[Given data — start]

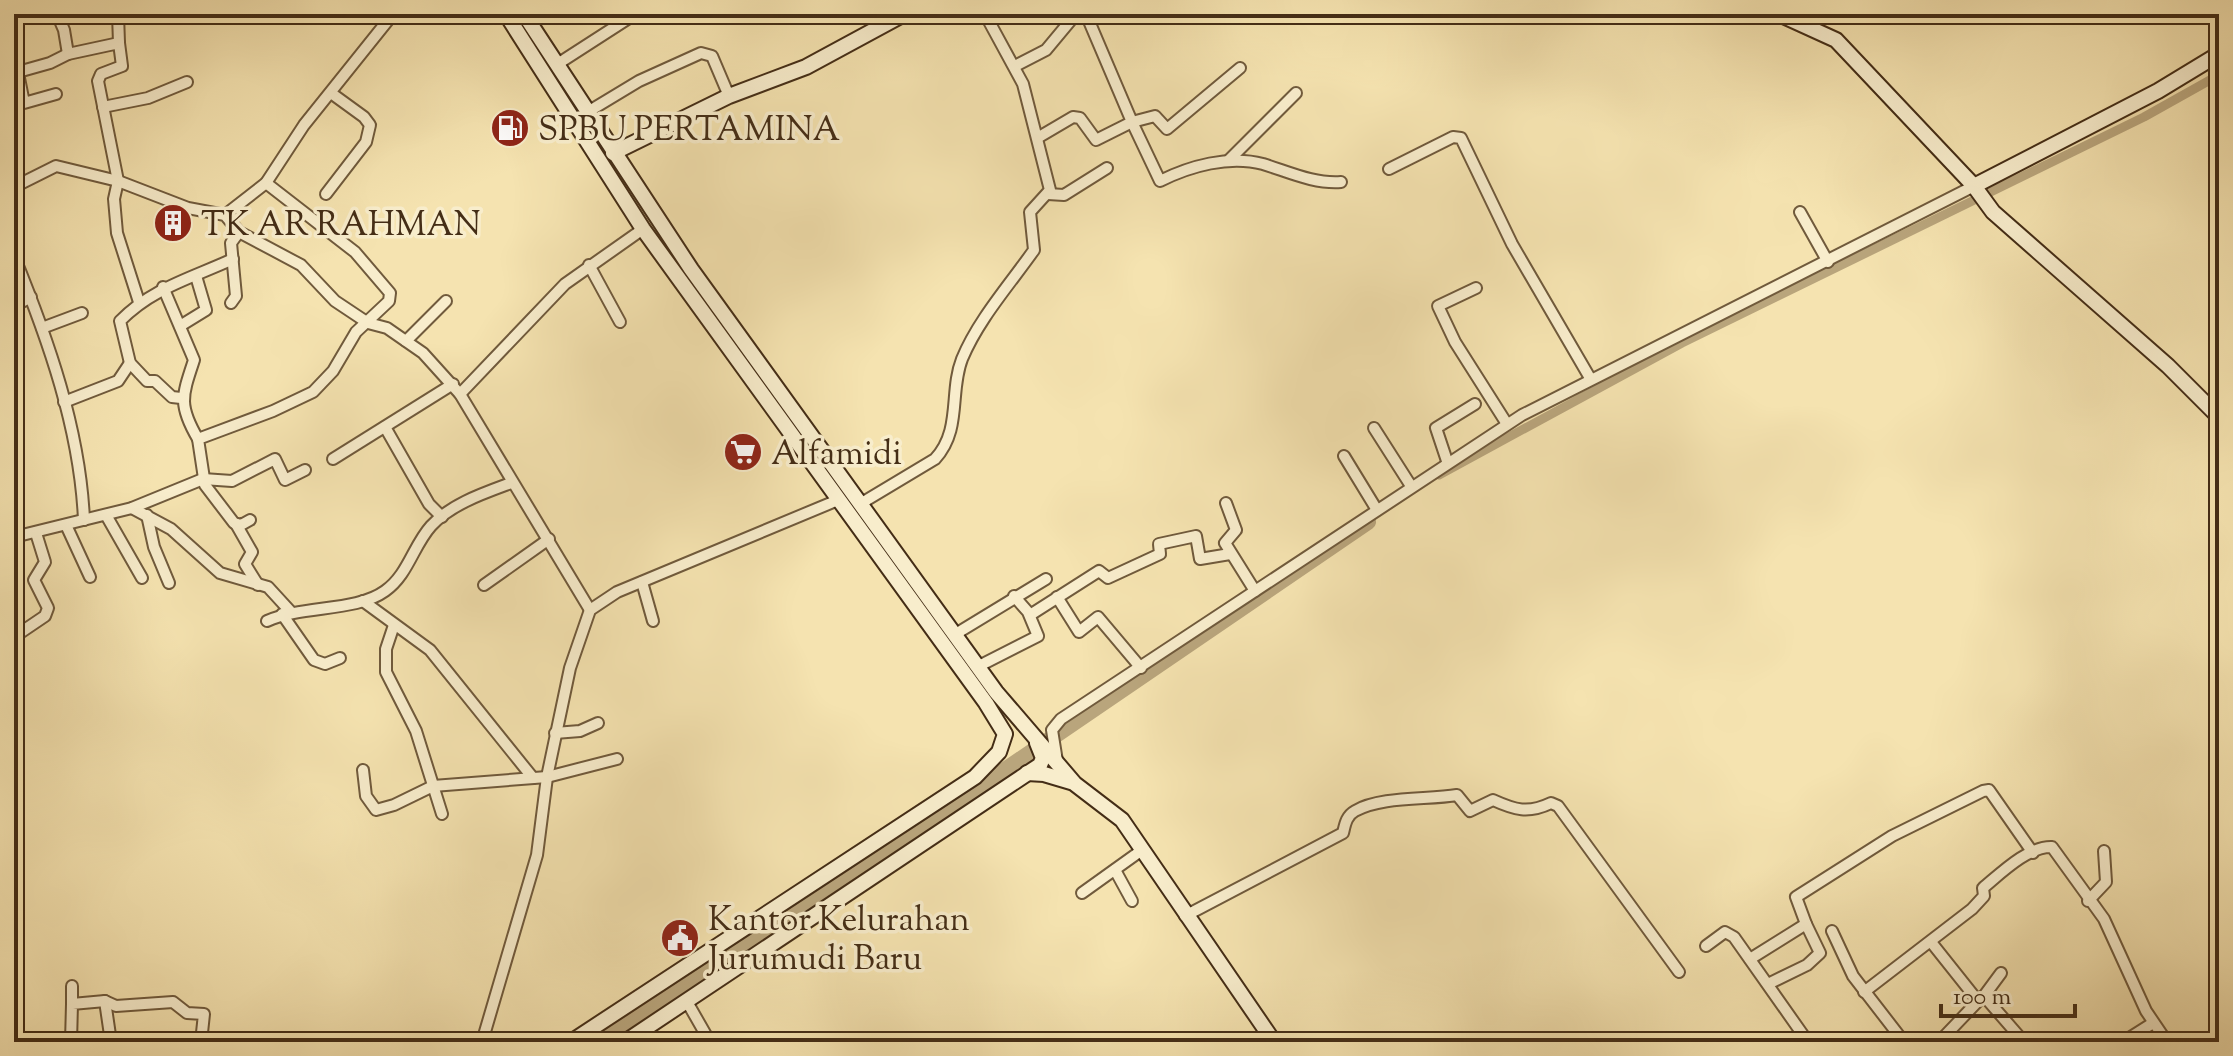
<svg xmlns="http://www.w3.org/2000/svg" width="2233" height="1056" font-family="'Sorts Mill Goudy',serif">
<rect width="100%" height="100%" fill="#f5e3b0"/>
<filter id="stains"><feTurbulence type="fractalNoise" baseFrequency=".0025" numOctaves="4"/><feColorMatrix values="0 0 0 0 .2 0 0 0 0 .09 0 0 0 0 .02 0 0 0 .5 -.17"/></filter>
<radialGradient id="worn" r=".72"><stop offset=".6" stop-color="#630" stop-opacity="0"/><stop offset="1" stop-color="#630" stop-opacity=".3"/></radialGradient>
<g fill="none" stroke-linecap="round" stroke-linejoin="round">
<path stroke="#b9a57c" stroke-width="9" d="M 1439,475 L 1682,343 L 2144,117 L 2219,75"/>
<path stroke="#b9a57c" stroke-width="16" d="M 597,1042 L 911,834 L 1368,522"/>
<g stroke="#705a3c" stroke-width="14">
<g id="street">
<path d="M 57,14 L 64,30 L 68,54 L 119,43 L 122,66 L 101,74 L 98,81 L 118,181 L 114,199 L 117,233 L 139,302"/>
<path d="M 118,14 L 119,43"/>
<path d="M 14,53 L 24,103 L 56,94"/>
<path d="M 556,65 L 632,16"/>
<path d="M 1015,66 L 1046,50 L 1076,14"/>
<path d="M 1240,68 L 1167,129 L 1155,116 L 1132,122 L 1160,181 C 1190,166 1229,155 1263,164 C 1289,172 1314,184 1341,182"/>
<path d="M 18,72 L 50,63 L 68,54"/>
<path d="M 103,107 L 148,98 L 187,82"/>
<path d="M 586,113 L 639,81 L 701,53 L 712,56 L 729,96"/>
<path d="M 1039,137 L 1073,117 L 1080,118 L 1096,140 L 1132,122 L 1086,14"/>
<path d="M 1228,161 L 1296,93"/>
<path d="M 1389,169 L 1453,137 L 1461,138 L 1512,244 L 1590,378"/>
<path d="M 14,187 L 56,166 L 118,181 L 188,208 L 225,215 L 239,232 L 301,265 L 335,301 L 368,323 L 387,328 L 423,353 L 460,394 L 590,610"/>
<path d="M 326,194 L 366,142 L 370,125 L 364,117 L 331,93"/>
<path d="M 1048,194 L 1064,195 L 1107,168"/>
<path d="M 1800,212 L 1828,262"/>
<path d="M 225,215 L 266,183 L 304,125 L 393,14"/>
<path d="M 14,256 C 48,339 80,429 84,520"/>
<path d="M 589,265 L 620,322"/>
<path d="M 163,287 L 194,360 C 182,396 178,405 198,439"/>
<path d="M 1476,288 L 1438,306 L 1455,342 L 1507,424"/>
<path d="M 231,303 L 236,296 L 231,243 L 239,232"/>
<path d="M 14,306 L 31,297"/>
<path d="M 180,326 L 206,310 L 196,276"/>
<path d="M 42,328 L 82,313"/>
<path d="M 406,341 L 446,301"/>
<path d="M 460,394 L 565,284 L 643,229"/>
<path d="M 181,398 L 172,397 L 155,381 L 147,381 L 130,363 L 120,321 C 152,288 192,278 233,259"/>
<path d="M 64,402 L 118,381 L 130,363"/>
<path d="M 385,427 L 429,504 L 442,517"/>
<path d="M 1374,428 L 1411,486"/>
<path d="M 1344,456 L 1377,510"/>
<path d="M 333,459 L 453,384"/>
<path d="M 1447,461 L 1436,428 L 1475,404"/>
<path d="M 1226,503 L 1236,530 L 1225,543 L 1255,591"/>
<path d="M 860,504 L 935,459 C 962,430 949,392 962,359 C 978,320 1010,284 1034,250 L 1030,212 L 1050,190 L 1023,84 L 985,14"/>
<path d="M 132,508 L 171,529 L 220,573 L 268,587 L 290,611"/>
<path d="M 106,515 L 142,578"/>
<path d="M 147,515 L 154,547 L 169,583"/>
<path d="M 250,520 L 241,525 L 234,523 L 205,485 L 198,439 L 273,411 L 313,392 L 333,371 L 356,332 L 389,301 L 390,293 L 355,252 L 266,183"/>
<path d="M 236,524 L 252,552 L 245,564 L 258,585"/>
<path d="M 66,525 L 90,577"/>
<path d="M 14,537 L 132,508 L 203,479 L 232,481 L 275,459 L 285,480 L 305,470"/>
<path d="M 642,582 L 653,621"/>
<path d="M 484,585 L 549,539"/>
<path d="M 1057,597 L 1079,632 L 1098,617 L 1141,668"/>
<path d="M 363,601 L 430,650 L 533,778"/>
<path d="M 282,614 L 314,660 L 325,664 L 340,658"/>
<path d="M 1030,615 L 1099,571 L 1108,578 L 1160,554 L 1159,544 L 1196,536 L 1200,559 L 1230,554"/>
<path d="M 267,621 C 303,605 356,612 385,591 C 408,575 413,546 431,526 C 451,504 484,493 511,483"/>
<path d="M 394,625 L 386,649 L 386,672 L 416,731 L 442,814"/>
<path d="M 954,635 L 1046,579"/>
<path d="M 14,637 L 45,616 L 48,608 L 34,580 L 45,562 L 36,533"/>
<path d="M 977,667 L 1038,636 L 1028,612 L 1014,596"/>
<path d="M 555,733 L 580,731 L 598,723"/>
<path d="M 1057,761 L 1052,730 L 1061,719 L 1522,415 L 1974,186"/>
<path d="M 363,770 L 366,796 L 376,810 L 394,805 L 433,786 L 547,777 L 617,759"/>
<path d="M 1115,870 L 1132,901"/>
<path d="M 1082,893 L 1142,850"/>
<path d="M 2088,901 L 2106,882 L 2104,851"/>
<path d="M 1185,916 L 1343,833 C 1345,825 1346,816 1355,811 C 1381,796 1427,800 1457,795 L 1470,811 L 1493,800 C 1515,810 1528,814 1551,803 L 1558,806 L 1679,972"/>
<path d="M 1832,931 L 1853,976 L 1904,1042"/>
<path d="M 1931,942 L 1978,1001"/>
<path d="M 1706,946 L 1725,932 L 1734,937 L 1808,1042"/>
<path d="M 1750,959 L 1806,924 L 1796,897 L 1892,836 L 1983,791 L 1989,790 L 2033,853"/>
<path d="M 2001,973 L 1984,996 L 2024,1042"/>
<path d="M 1768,984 L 1807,965 L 1820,953 L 1806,924"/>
<path d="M 72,986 L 72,1004"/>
<path d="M 1864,992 L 1972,909 L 1984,896 L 1983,888 C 2000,874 2028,846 2052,847 L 2104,919 L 2146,1011 L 2167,1042"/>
<path d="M 686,1000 L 710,1042"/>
<path d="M 105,1001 L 111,1042"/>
<path d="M 71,1042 L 72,1004 L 105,1001 L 116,1006 L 173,1002 L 187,1013 L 204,1014 L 201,1042"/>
<path d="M 482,1042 L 537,855 L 547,777 L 570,668 L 590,610 L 617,592 L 838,500"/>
<path d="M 1939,1042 L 1982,997"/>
<path d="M 2123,1042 L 2153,1023"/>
</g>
</g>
<g stroke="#442d16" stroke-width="18">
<g id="secondary">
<path d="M 506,14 L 643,229 L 986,703 L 1005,734 L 999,752 L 975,777 L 571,1042"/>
<path d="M 524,14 L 691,269 L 996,692 L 1075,784 L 1122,820 L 1274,1042"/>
<path d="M 1779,14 L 1836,40 L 1974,186 L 1993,212 L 2168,366 L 2219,417"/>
<path d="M 613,153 L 729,96 L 806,67 L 904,14"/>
<path d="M 1974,186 L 2158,91 L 2219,54"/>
<path d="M 1027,773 L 1044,774 L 1071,782"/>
<path d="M 625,1042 L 1040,765 L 1043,758 L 1037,743"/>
</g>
</g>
<use href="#street" stroke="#f8edcc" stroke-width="10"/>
<use href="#secondary" stroke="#f8edcc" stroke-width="14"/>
</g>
<defs>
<g id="fuel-disc" transform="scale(2)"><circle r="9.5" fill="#8f2418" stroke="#f8edcc"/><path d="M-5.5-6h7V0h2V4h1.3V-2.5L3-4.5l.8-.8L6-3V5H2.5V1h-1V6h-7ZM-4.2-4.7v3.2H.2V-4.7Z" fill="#fff"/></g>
<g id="building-disc" transform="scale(2)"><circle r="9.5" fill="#8f2418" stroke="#f8edcc"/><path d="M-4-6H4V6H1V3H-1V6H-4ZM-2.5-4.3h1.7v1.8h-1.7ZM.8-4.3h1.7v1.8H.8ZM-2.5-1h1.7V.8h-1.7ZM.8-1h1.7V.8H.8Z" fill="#fff"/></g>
<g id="supermarket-disc" transform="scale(2)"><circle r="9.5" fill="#8f2418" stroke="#f8edcc"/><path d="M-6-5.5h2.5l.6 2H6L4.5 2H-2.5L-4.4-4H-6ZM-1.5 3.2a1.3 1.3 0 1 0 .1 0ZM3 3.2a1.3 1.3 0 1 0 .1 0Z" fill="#fff"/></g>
<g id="civic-disc" transform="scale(2)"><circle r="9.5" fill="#8f2418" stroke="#f8edcc"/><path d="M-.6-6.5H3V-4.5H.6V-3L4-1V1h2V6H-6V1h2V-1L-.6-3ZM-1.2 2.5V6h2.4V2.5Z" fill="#fff"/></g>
</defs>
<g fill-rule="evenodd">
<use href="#fuel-disc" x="510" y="128"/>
<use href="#building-disc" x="173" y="223"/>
<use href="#supermarket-disc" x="743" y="452"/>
<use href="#civic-disc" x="680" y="938"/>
</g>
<g text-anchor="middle" stroke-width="7" stroke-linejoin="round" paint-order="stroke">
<g font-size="34" fill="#442d16" stroke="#f8edcc" text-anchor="start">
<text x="538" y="140">SPBU PERTAMINA</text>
<text x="201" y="235">TK AR RAHMAN</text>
<text x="771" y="464">Alfamidi</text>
<text x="708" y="930">Kantor Kelurahan<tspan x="708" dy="39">Jurumudi Baru</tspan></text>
</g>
</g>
<rect width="2233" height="1056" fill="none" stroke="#f5e3b0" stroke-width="48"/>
<rect x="16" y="16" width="2201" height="1024" fill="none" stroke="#442d16" stroke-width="4"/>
<rect x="24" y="24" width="2185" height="1008" fill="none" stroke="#442d16" stroke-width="2"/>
<path d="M1941 1004v12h134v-12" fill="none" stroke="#442d16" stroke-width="4"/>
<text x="1953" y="1004" font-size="24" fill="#442d16" stroke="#f8edcc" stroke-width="6" paint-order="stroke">100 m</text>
<rect width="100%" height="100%" filter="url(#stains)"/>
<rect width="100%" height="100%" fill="url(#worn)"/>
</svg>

[Given data — finish]

> **Task objective**
Based on the material above, how many lines contain the string "worn"? State the number alone.

> **Solution to the problem**
2